> _Requirement_:
Copy the lines of the material below without any change, starting at the line that contains "scientific name: Cineraria" and ending after the line that contains "genus: Tapinella". Include both of those lines.

> _Material_:
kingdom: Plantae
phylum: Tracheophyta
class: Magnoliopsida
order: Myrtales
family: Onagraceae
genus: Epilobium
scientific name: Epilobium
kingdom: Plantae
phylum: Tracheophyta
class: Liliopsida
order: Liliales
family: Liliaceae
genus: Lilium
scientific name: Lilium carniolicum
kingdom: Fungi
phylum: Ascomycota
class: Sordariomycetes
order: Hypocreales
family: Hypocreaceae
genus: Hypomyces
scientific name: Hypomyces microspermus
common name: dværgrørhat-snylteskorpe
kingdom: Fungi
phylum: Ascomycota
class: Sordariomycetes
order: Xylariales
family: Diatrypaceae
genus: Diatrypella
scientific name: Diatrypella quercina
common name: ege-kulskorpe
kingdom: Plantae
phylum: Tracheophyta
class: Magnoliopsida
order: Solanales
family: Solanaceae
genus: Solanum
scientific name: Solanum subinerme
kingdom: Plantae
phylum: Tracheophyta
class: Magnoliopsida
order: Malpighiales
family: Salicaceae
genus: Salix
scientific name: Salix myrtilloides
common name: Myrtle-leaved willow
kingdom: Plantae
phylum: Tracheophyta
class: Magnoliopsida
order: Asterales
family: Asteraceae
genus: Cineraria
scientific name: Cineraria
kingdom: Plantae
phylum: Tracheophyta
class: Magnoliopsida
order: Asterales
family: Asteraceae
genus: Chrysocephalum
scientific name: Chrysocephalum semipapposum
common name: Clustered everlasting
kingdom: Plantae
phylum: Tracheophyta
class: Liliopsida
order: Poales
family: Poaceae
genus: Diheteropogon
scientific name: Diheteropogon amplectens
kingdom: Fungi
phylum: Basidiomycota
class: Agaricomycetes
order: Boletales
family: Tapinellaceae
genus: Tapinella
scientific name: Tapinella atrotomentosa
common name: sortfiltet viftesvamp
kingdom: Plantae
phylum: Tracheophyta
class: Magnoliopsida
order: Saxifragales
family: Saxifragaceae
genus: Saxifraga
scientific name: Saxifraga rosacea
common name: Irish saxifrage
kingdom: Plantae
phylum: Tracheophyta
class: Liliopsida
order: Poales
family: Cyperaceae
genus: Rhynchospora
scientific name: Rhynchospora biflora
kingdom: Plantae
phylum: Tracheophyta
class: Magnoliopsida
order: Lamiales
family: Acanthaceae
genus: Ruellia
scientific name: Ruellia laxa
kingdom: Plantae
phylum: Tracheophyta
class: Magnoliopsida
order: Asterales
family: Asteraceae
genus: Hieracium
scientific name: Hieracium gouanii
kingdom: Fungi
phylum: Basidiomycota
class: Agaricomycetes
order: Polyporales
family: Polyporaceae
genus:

> _Complete answer_:
scientific name: Cineraria
kingdom: Plantae
phylum: Tracheophyta
class: Magnoliopsida
order: Asterales
family: Asteraceae
genus: Chrysocephalum
scientific name: Chrysocephalum semipapposum
common name: Clustered everlasting
kingdom: Plantae
phylum: Tracheophyta
class: Liliopsida
order: Poales
family: Poaceae
genus: Diheteropogon
scientific name: Diheteropogon amplectens
kingdom: Fungi
phylum: Basidiomycota
class: Agaricomycetes
order: Boletales
family: Tapinellaceae
genus: Tapinella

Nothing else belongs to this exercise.